Tuesday, November 11, 2008

Will I Have to Go to Court?

In most bankruptcy cases, you only have to go to a proceeding called the "meeting of creditors" to meet with the bankruptcy trustee and any creditor who chooses to come. Most of the time, this meeting will be a short and simple procedure where you are asked a few questions about your bankruptcy forms and your financial situation.

Occasionally, if complications arise, or if you choose to dispute a debt, you may have to appear before a judge at a hearing. If you need to go to court, you will receive notice of the court date and time from the court and/or from your attorney.

Monday, November 10, 2008

Will Bankruptcy Wipe Out All My Debts?

Yes, with some exceptions.

Bankruptcy will not normally wipe out:

-money owed for child support or alimony fines, and some taxes;

-debts not listed on your bankruptcy petition;

-loans you got by knowingly giving false information to a creditor, who reasonably relied on it in making you the loan;

-debts resulting from "willful and malicious " harm;

-student loans owed to a school or government body, except if, the court decides that payment would be an undue hardship;

-mortgages and other liens that are not paid in the bankruptcy case (but bankruptcy will wipe out your obligation to pay any additional money if the property is sold by the creditor).

Thursday, November 6, 2008

Can I Own Anything After Bankruptcy?

Yes! Many people believe they cannot own anything for a period of time after filing for bankruptcy. This is not true. You can keep your exempt property and anything you obtain after the bankruptcy is filed. However, if you receive an inheritance, a property settlement, or life insurance benefits within 180 days after filing for bankruptcy, that money or property may have to be paid to your creditors if the property or money is not exempt.

Sunday, November 2, 2008

What Will Happen To My Home and Car if I File Bankruptcy?

In most cases you will not lose your home or car during your bankruptcy case as long as your equity in the property is fully exempt. Even if your property is not fully exempt, you will be able to keep it, if you pay its non-exempt value to creditors in chapter 13.

However, some of your creditors may have a "security interest" in your home, automobile or other personal property. This means that you gave that creditor a mortgage on the home or put your other property up as collateral for the debt. Bankruptcy does not make these security interests go away. If you don't make your payments on that debt, the creditor may be able to take and sell the home or the property, during or after the bankruptcy case.

There are several ways that you can keep collateral or mortgaged property after you file bankruptcy. You can agree to keep making your payments on the debt until it is paid in full. Or you can pay the creditor the amount that the property you want to keep is worth. In some cases involving fraud or other improper conduct by the creditor, you may be able to challenge the debt. If you put up your household goods as collateral for a loan (other than a loan to purchase the goods), you can usually keep your property without making any more payments on that debt.

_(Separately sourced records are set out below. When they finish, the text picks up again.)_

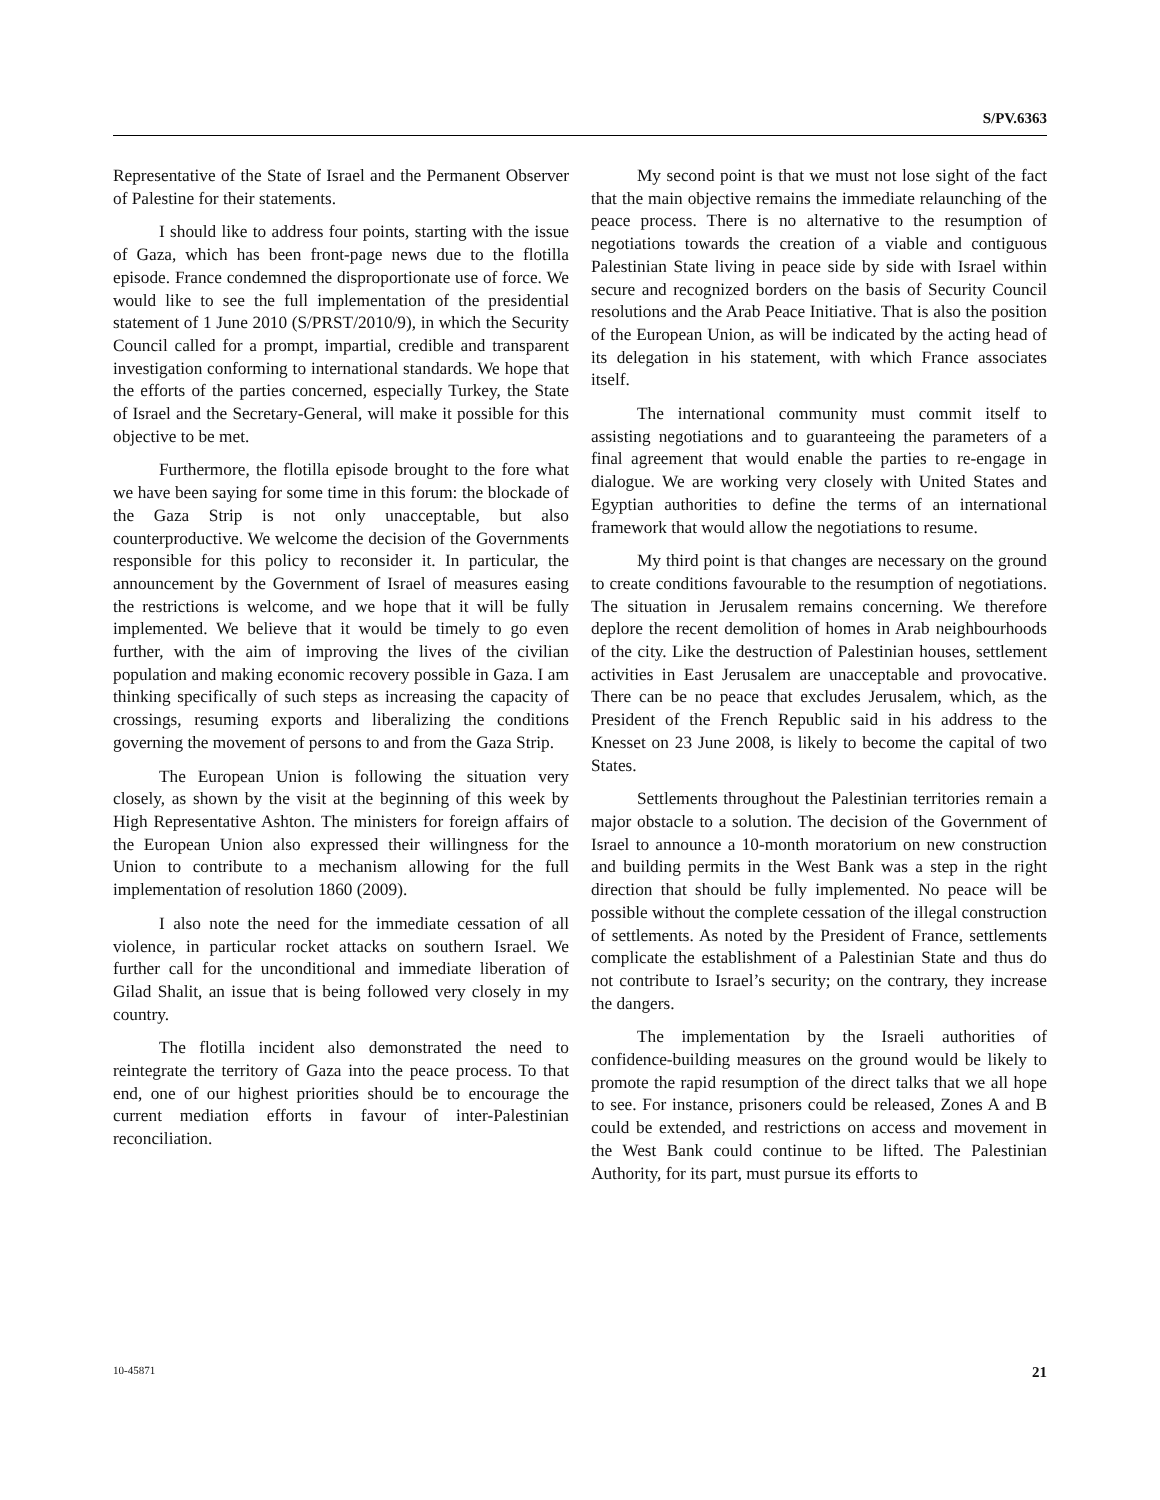S/PV.6363
Representative of the State of Israel and the Permanent Observer of Palestine for their statements.
I should like to address four points, starting with the issue of Gaza, which has been front-page news due to the flotilla episode. France condemned the disproportionate use of force. We would like to see the full implementation of the presidential statement of 1 June 2010 (S/PRST/2010/9), in which the Security Council called for a prompt, impartial, credible and transparent investigation conforming to international standards. We hope that the efforts of the parties concerned, especially Turkey, the State of Israel and the Secretary-General, will make it possible for this objective to be met.
Furthermore, the flotilla episode brought to the fore what we have been saying for some time in this forum: the blockade of the Gaza Strip is not only unacceptable, but also counterproductive. We welcome the decision of the Governments responsible for this policy to reconsider it. In particular, the announcement by the Government of Israel of measures easing the restrictions is welcome, and we hope that it will be fully implemented. We believe that it would be timely to go even further, with the aim of improving the lives of the civilian population and making economic recovery possible in Gaza. I am thinking specifically of such steps as increasing the capacity of crossings, resuming exports and liberalizing the conditions governing the movement of persons to and from the Gaza Strip.
The European Union is following the situation very closely, as shown by the visit at the beginning of this week by High Representative Ashton. The ministers for foreign affairs of the European Union also expressed their willingness for the Union to contribute to a mechanism allowing for the full implementation of resolution 1860 (2009).
I also note the need for the immediate cessation of all violence, in particular rocket attacks on southern Israel. We further call for the unconditional and immediate liberation of Gilad Shalit, an issue that is being followed very closely in my country.
The flotilla incident also demonstrated the need to reintegrate the territory of Gaza into the peace process. To that end, one of our highest priorities should be to encourage the current mediation efforts in favour of inter-Palestinian reconciliation.
My second point is that we must not lose sight of the fact that the main objective remains the immediate relaunching of the peace process. There is no alternative to the resumption of negotiations towards the creation of a viable and contiguous Palestinian State living in peace side by side with Israel within secure and recognized borders on the basis of Security Council resolutions and the Arab Peace Initiative. That is also the position of the European Union, as will be indicated by the acting head of its delegation in his statement, with which France associates itself.
The international community must commit itself to assisting negotiations and to guaranteeing the parameters of a final agreement that would enable the parties to re-engage in dialogue. We are working very closely with United States and Egyptian authorities to define the terms of an international framework that would allow the negotiations to resume.
My third point is that changes are necessary on the ground to create conditions favourable to the resumption of negotiations. The situation in Jerusalem remains concerning. We therefore deplore the recent demolition of homes in Arab neighbourhoods of the city. Like the destruction of Palestinian houses, settlement activities in East Jerusalem are unacceptable and provocative. There can be no peace that excludes Jerusalem, which, as the President of the French Republic said in his address to the Knesset on 23 June 2008, is likely to become the capital of two States.
Settlements throughout the Palestinian territories remain a major obstacle to a solution. The decision of the Government of Israel to announce a 10-month moratorium on new construction and building permits in the West Bank was a step in the right direction that should be fully implemented. No peace will be possible without the complete cessation of the illegal construction of settlements. As noted by the President of France, settlements complicate the establishment of a Palestinian State and thus do not contribute to Israel’s security; on the contrary, they increase the dangers.
The implementation by the Israeli authorities of confidence-building measures on the ground would be likely to promote the rapid resumption of the direct talks that we all hope to see. For instance, prisoners could be released, Zones A and B could be extended, and restrictions on access and movement in the West Bank could continue to be lifted. The Palestinian Authority, for its part, must pursue its efforts to
10-45871 21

Saturday, November 1, 2008

What Property Can I Keep?

In a chapter 7, you can keep all property that the law says is "exempt" from the claims of creditors. You can choose between your exemptions under your state law or under federal law.

In many cases, the federal exemptions are better.

Federal exemptions include:

- $20,200 in equity in your home;
- $3,225 in equity in your car;
- $525 per item in any household goods up to a total of $10,775
- $2,025 in things you need for your job (tools, books, etc.)
- $1,075 in any property, plus up to $10,125 of the unused exemption in your home;
- The right to receive certain benefits such as child support, alimony, social security, unemployment compensation, veteran's benefits, public assistance, and pensions.

The amounts of the exemptions are doubled when a married couple files together.

In determining whether property is exempt, you must keep a few things in mind. The value of property is not the amount you paid for it, but what it is worth now. Especially for furniture and cars, this may be a lot less than what you paid or what it would cost to buy a replacement.
You also only need to look at your equity in property. This means that you count your exemptions against the full value minus any money that you owe on mortgages or liens. For example, if you own a $50,000 house with a $40,000 mortgage, you count your exemptions against the $10,000 that is your equity if you sell it.

While your exemptions allow you to keep property even in chapter 7, your exemptions do not make any difference to the right of a mortgage holder or car loan creditor to take the property to cover the debt if you are behind. In a chapter 13, you can keep all of your property if your plan meets the requirements of the bankruptcy law. In most cases you will have to pay the mortgages or liens as you would if you didn't file bankruptcy.